Stored dataset items
● ● ● ● ● ● ●

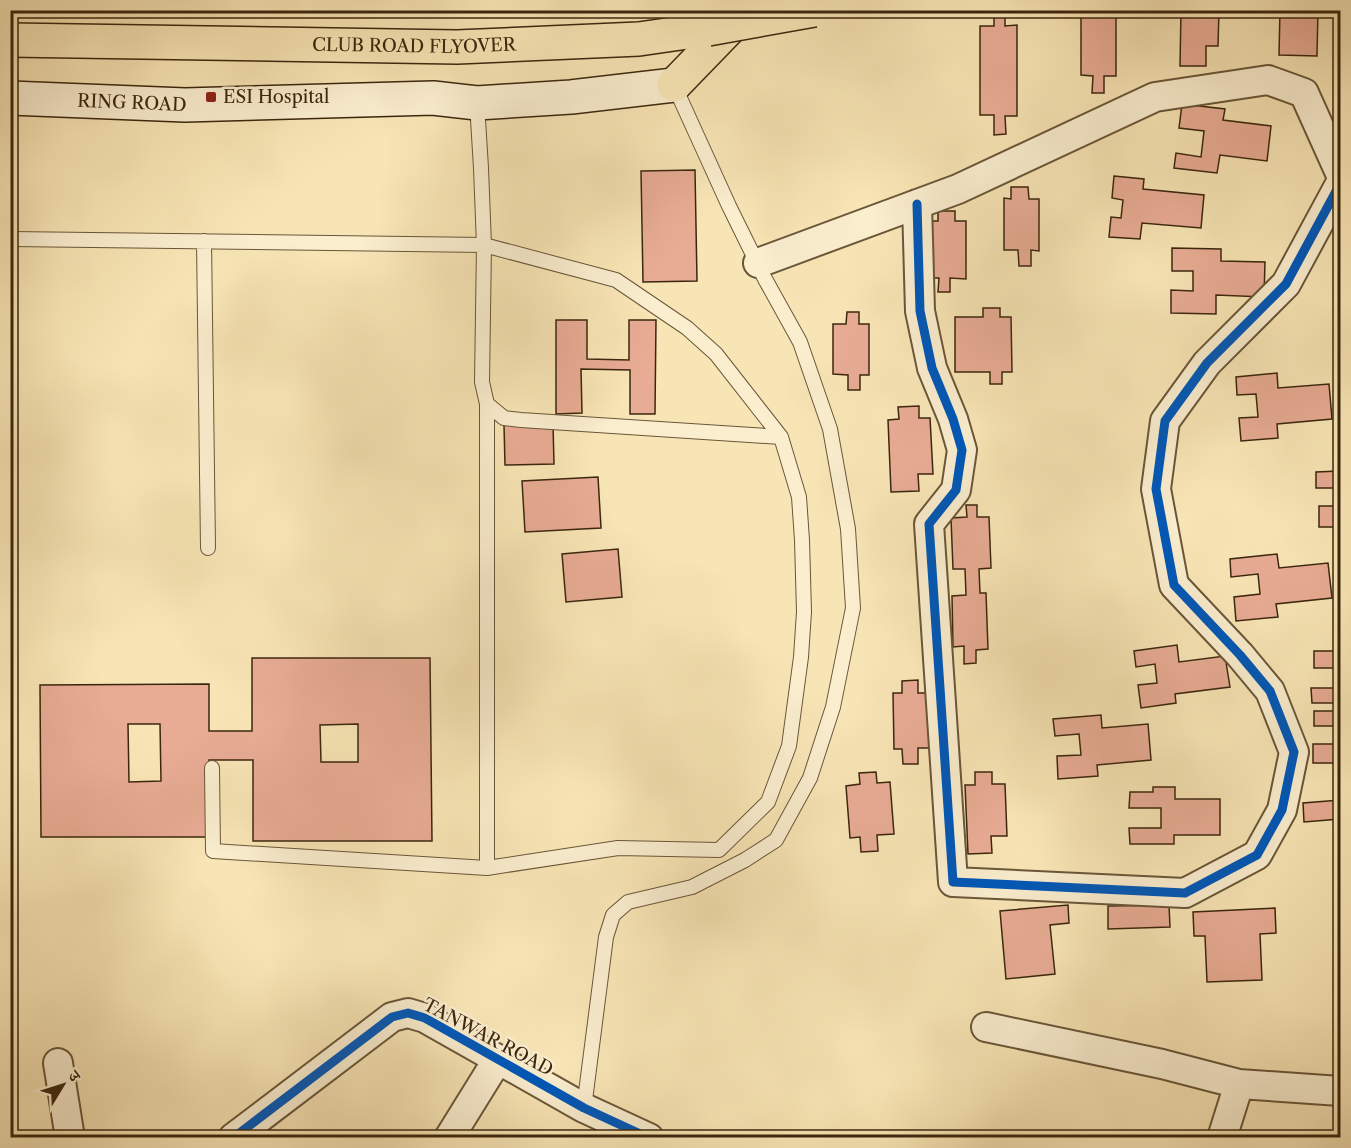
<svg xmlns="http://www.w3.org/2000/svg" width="1351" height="1148" viewBox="0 0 1351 1148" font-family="'Libre Caslon Text','Noto Serif Devanagari',serif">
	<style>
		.building { fill: #e8ac94; stroke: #3b260e; stroke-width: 1.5; fill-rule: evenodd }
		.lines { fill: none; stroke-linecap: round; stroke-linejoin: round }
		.lane-casing { stroke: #6a5638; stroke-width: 16 }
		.street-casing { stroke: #6a5638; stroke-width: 32 }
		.secondary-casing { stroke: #3b260e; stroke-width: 36 }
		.primary-casing { stroke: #3b260e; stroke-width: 36 }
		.lane { stroke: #faeecf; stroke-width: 14 }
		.street { stroke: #faeecf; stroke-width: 28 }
		.secondary { stroke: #faeecf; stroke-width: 33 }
		.primary { stroke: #f8e5b5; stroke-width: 33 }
		.primary-bridge-casing { stroke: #3b260e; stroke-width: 36; stroke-linecap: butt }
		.primary-bridge { stroke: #f8e5b5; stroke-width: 33 }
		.cycleway-casing { stroke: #faeecf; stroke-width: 13 }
		.cycleway { stroke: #0057b8; stroke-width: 9 }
		.poi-dot { fill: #8f2418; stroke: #faeecf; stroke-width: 2 }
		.labels { text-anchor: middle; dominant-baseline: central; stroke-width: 5; stroke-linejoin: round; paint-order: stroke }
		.street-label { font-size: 18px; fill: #3b260e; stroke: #faeecf }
		.poi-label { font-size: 18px; fill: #3b260e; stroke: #faeecf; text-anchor: start }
	</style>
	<rect width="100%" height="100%" fill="#f8e5b5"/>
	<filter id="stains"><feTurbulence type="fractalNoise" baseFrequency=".00333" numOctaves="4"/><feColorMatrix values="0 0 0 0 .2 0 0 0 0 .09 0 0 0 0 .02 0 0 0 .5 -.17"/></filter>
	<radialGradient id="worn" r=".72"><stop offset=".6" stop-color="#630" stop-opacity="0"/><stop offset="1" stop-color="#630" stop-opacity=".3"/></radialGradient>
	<!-- building -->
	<path class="building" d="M994 10H1005V26L1017 25V116H1005L1006 134 994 135V115H980V26H994Z
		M1081 10H1116V76H1104V93H1092L1093 76 1081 75Z
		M1181 10H1219L1218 46H1206V66H1180Z
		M1280 10H1318L1317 56 1279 55Z
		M1182 104 1225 109 1223 120 1271 126 1267 161 1220 155 1217 173 1174 168 1176 153 1201 157 1204 131 1179 128Z
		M695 170 697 281 643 282 641 171Z
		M1114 176 1144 179 1143 189 1204 195 1201 228 1142 223 1140 239 1109 237 1111 217 1121 218 1123 200 1112 198Z
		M1011 187H1028L1029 199H1039V251L1031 250V266H1019L1018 250H1004V198L1011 199Z
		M938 211H955V221H966V279L950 278V292H938L939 278H929V221H938Z
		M1172 248 1221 249V261L1265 262 1264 297 1216 295V314L1171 313V290L1193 291V271H1172Z
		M983 308H1000V317H1011L1012 372H1002V384H990V372H955V317H983Z
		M847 312H859V324H869V375H860V390H848V375L833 374V324H846Z
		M556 320H587V359L629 360V320H656L655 414H630V370L581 369 582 413 556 414Z
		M1277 373 1278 388 1329 384 1332 419 1277 424 1278 438 1241 441 1239 418 1258 417 1256 394 1237 395 1236 377Z
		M919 406V418H930L933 474H918L919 491 891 492 888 420 899 419 898 407Z
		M553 424 554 464 505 465 504 425Z
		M1339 463H1340V527H1319V506H1340L1339 488H1316V472L1339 471Z
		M598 477 601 528 525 532 522 481Z
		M966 505H977V517H989L991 568 979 569 980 593H986L988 649 976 650V663L964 664V646L953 647 952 596 966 595 965 569H953L951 518 967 517Z
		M618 549 622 597 566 602 562 554Z
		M1277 554 1279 568 1328 563 1332 598 1276 604 1278 617 1236 621 1234 597 1260 594 1258 574 1231 577 1230 559Z
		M1335 644H1340V763H1313V744H1337V726H1314V711H1337L1336 703H1312L1311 688H1336V668H1314V651H1335Z
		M1177 645 1179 662 1225 656 1230 687 1175 694 1176 703 1141 708 1138 685 1157 683 1155 664 1136 667 1134 651Z
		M252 658H430L432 841H253V760H209L210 837H41L40 685 209 684V731H252ZM128 724H160L161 781 129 782ZM358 724V762H321L320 725Z
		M918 680V693H929L930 748H918V764H903L902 749H894L893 693H902V681Z
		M1101 715 1102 728 1148 724 1151 760 1097 765 1098 776 1058 779 1057 756 1081 755 1079 734 1055 736 1053 719Z
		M876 772 877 783 890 782 894 834 877 835 878 851 861 852 860 837 850 838 846 786 860 784 859 773Z
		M975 772H992V784H1005L1007 836H991L992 853 968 854 965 785H975Z
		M1153 787H1175V799H1220V835H1174V844H1130L1129 828H1161V808H1129L1130 792H1153Z
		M1340 800V819L1304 822 1303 803Z
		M1068 905 1069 923 1050 925 1055 974 1006 979 1000 911Z
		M1169 905 1170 927 1108 929V906Z
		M1275 908 1276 933 1260 934 1262 980 1207 982 1205 936H1194L1193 912Z"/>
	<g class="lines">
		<defs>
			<path id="lane" d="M477 103 481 168 484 245 482 382 487 404 504 418 521 420 781 437
				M10 239 484 245 616 280 687 328 716 354 781 437 799 497 802 540 804 612 801 657 789 746 768 802 719 850 618 848 487 868 213 851 212 768
				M204 241 208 548
				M487 868V404
				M584 1108 606 937 613 915 628 902 692 887 745 860 776 840 810 778 833 707 853 608 848 529 830 429 800 342 765 279 729 206 674 85"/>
			<path id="street" d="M917 204 920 311 932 368 953 419 962 450 956 490 929 524 953 882 1185 893 1257 855 1282 810 1294 752 1270 691 1240 655 1174 585 1156 489 1165 421 1207 363 1286 284 1340 184
				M758 263 958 189 1155 97 1268 80 1304 93 1340 173
				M986 1027 1162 1064 1239 1084 1340 1091
				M58 1063 70 1138
				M233 1138 392 1017 408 1013 425 1018 584 1108 649 1138
				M449 1138 498 1059
				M1222 1138 1239 1084"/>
			<g id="secondary">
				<path id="s1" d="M10 98 185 105 433 98 477 103 571 97 674 85"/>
			</g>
			<g id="primary">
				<path id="s2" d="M10 40 457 47 639 39 708 29"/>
				<path d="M674 85 737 20"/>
			</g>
		</defs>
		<!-- lane casing -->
		<use href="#lane" class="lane-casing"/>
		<!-- street casing -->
		<use href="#street" class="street-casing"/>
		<!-- secondary casing -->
		<use href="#secondary" class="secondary-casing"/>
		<!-- primary casing -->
		<use href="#primary" class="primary-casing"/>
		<!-- lane -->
		<use href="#lane" class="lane"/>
		<!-- street -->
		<use href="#street" class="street"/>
		<!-- secondary -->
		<use href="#secondary" class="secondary"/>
		<!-- primary -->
		<use href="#primary" class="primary"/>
		<defs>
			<path id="primary-bridge" d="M708 29 814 10"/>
		</defs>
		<!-- primary-bridge casing -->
		<use href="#primary-bridge" class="primary-bridge-casing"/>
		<!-- primary-bridge -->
		<use href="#primary-bridge" class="primary-bridge"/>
		<defs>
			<path id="cycleway" d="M917 204 920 311 932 368 953 419 962 450 956 490 929 524 953 882 1185 893 1257 855 1282 810 1294 752 1270 691 1240 655 1174 585 1156 489 1165 421 1207 363 1286 284 1340 184
				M233 1138 392 1017 408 1013 425 1018 584 1108 649 1138"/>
		</defs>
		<!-- cycleway casing -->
		<use href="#cycleway" class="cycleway-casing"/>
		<!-- cycleway -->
		<use href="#cycleway" class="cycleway"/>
	</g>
	<!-- markers -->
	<rect class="poi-dot" x="205" y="91" width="12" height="12" rx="3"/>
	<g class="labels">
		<!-- street labels -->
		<g class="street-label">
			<text stroke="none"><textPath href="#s2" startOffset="404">CLUB ROAD FLYOVER</textPath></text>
			<text stroke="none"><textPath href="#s1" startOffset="122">RING ROAD</textPath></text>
			<text transform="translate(488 1037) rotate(28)">TANWAR ROAD</text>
		</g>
		<!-- poi labels -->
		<g class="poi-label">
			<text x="223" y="97">ESI Hospital</text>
		</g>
	</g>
	<!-- margin -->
	<rect width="1351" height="1148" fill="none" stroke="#f8e5b5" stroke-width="36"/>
	<rect x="12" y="12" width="1327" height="1124" fill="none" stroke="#3b260e" stroke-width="3"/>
	<rect x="18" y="18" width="1315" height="1112" fill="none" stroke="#3b260e" stroke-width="1.5"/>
	<!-- north arrow -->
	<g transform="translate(63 1085) rotate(52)" stroke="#faeecf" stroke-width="4.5" paint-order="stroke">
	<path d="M0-4.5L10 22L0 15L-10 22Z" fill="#3b260e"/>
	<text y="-9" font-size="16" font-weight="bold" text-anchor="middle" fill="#3b260e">उ</text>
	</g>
	<rect width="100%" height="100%" filter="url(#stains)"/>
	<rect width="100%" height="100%" fill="url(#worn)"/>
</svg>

● ● ● ● ● ● ●

What are the lines of the data above that include the string "round"? Copy them.

:: TASK RESPONSE ::
		.lines { fill: none; stroke-linecap: round; stroke-linejoin: round }
		.labels { text-anchor: middle; dominant-baseline: central; stroke-width: 5; stroke-linejoin: round; paint-order: stroke }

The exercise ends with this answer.